### PROBLEM DETAILS
Please filter the listing below down to the lines that contain the word "masyarakat", and copy each one. Letter case counts when matching.

### DATA EXTRACT
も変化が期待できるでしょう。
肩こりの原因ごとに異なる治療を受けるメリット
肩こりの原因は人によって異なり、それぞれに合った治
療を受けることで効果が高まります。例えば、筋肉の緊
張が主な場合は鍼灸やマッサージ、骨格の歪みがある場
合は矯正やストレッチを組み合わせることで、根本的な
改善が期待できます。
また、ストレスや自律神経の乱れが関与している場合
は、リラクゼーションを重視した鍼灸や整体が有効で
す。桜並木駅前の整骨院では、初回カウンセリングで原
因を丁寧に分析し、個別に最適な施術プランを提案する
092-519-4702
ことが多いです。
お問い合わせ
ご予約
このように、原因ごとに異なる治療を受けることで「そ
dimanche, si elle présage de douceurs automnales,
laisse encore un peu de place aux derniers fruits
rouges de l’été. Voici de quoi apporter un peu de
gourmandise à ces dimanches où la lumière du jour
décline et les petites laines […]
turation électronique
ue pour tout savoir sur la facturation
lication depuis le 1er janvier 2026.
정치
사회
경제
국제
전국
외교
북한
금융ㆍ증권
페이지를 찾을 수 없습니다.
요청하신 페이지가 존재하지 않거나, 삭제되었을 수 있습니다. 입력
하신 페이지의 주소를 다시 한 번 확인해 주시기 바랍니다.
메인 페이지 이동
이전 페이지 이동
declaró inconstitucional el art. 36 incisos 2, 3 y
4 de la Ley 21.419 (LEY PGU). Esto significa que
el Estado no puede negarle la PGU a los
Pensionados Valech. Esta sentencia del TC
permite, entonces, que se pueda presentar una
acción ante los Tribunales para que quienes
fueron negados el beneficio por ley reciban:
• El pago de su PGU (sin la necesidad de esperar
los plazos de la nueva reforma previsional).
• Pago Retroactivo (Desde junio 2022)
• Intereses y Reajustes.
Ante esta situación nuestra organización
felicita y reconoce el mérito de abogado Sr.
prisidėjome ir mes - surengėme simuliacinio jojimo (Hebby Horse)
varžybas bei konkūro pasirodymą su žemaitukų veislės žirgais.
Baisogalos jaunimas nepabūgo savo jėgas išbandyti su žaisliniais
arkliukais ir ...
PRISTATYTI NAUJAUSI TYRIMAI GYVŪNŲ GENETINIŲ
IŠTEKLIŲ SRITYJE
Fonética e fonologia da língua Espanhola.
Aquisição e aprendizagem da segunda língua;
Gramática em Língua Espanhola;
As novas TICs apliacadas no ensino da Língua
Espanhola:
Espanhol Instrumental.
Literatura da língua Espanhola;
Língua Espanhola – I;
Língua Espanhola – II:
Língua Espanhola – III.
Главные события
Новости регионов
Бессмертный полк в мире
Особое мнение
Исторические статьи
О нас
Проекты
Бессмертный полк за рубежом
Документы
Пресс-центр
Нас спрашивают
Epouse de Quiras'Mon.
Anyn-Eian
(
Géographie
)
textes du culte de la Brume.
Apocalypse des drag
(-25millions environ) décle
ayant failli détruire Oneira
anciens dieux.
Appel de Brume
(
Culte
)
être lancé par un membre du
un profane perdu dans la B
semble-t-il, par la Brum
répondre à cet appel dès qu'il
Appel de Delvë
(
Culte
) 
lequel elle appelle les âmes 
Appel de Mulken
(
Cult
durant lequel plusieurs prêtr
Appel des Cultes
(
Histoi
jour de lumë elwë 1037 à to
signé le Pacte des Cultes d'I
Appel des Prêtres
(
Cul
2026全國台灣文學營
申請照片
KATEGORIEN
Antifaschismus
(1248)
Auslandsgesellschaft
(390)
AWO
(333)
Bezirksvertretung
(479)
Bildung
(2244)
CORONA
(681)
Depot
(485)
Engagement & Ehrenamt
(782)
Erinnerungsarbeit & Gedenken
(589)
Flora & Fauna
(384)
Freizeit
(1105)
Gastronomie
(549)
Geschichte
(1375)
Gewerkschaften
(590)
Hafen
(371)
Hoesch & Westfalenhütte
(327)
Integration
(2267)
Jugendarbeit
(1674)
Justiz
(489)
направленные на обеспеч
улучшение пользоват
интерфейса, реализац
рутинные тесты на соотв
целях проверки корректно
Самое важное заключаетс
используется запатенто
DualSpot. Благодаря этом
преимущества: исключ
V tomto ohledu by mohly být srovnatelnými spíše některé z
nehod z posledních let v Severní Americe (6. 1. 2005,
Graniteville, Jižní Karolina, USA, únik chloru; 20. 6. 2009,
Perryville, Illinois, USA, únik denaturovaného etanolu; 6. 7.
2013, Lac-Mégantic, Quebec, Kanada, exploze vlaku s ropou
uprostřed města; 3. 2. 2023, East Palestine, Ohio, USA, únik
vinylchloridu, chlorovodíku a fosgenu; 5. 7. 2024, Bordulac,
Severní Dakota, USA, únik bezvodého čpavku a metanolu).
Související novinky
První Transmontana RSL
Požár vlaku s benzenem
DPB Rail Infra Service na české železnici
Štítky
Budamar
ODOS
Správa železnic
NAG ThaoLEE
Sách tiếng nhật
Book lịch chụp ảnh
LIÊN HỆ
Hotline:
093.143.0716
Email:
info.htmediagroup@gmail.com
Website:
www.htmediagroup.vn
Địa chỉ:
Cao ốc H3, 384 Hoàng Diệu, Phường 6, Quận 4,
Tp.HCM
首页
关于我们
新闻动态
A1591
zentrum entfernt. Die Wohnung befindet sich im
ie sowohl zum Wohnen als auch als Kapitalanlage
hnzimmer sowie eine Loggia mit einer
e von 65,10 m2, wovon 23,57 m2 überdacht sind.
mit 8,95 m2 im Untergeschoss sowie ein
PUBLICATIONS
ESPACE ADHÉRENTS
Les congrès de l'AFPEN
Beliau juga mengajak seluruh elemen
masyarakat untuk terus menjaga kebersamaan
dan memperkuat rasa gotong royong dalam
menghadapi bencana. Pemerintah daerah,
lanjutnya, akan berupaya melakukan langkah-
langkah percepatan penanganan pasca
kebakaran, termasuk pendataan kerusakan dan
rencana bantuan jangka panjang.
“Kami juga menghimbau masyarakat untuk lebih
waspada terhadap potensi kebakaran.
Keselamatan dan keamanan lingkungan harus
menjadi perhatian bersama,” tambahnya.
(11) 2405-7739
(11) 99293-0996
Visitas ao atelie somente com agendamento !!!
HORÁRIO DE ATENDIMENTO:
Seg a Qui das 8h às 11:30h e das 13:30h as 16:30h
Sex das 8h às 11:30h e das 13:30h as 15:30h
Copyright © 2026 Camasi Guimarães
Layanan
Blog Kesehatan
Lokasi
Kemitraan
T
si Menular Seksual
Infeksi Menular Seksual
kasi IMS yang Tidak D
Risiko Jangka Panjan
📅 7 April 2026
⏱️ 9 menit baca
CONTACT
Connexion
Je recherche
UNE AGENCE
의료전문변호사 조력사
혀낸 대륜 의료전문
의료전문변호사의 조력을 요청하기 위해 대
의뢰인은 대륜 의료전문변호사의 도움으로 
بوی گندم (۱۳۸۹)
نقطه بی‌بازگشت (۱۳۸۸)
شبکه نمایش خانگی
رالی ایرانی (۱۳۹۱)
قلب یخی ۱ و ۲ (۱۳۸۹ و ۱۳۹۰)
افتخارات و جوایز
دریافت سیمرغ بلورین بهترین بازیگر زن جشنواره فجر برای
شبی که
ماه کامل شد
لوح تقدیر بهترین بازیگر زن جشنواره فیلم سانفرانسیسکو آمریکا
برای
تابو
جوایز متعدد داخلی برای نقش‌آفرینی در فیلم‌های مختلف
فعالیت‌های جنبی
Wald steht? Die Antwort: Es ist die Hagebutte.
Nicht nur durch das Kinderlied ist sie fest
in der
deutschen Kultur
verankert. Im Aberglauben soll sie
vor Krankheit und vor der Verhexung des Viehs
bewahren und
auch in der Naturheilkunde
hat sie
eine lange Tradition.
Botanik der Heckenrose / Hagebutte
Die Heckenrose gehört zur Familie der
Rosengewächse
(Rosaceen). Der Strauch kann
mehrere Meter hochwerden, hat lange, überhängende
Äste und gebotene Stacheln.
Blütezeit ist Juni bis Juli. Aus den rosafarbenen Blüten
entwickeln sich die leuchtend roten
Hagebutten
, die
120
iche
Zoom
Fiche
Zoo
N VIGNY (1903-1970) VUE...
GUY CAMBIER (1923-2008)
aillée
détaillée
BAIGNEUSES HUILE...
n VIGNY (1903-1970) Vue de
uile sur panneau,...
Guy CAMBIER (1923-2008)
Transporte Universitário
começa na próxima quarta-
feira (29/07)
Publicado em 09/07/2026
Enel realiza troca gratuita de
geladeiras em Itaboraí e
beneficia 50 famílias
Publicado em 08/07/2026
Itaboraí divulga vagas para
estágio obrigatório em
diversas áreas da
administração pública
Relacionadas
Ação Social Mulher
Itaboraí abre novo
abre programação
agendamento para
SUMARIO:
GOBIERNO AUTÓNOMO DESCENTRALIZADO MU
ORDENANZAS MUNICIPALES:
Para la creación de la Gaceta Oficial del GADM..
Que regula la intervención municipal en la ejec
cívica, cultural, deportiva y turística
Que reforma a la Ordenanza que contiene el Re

### ANSWER TO THE EXERCISE
masyarakat untuk terus menjaga kebersamaan
“Kami juga menghimbau masyarakat untuk lebih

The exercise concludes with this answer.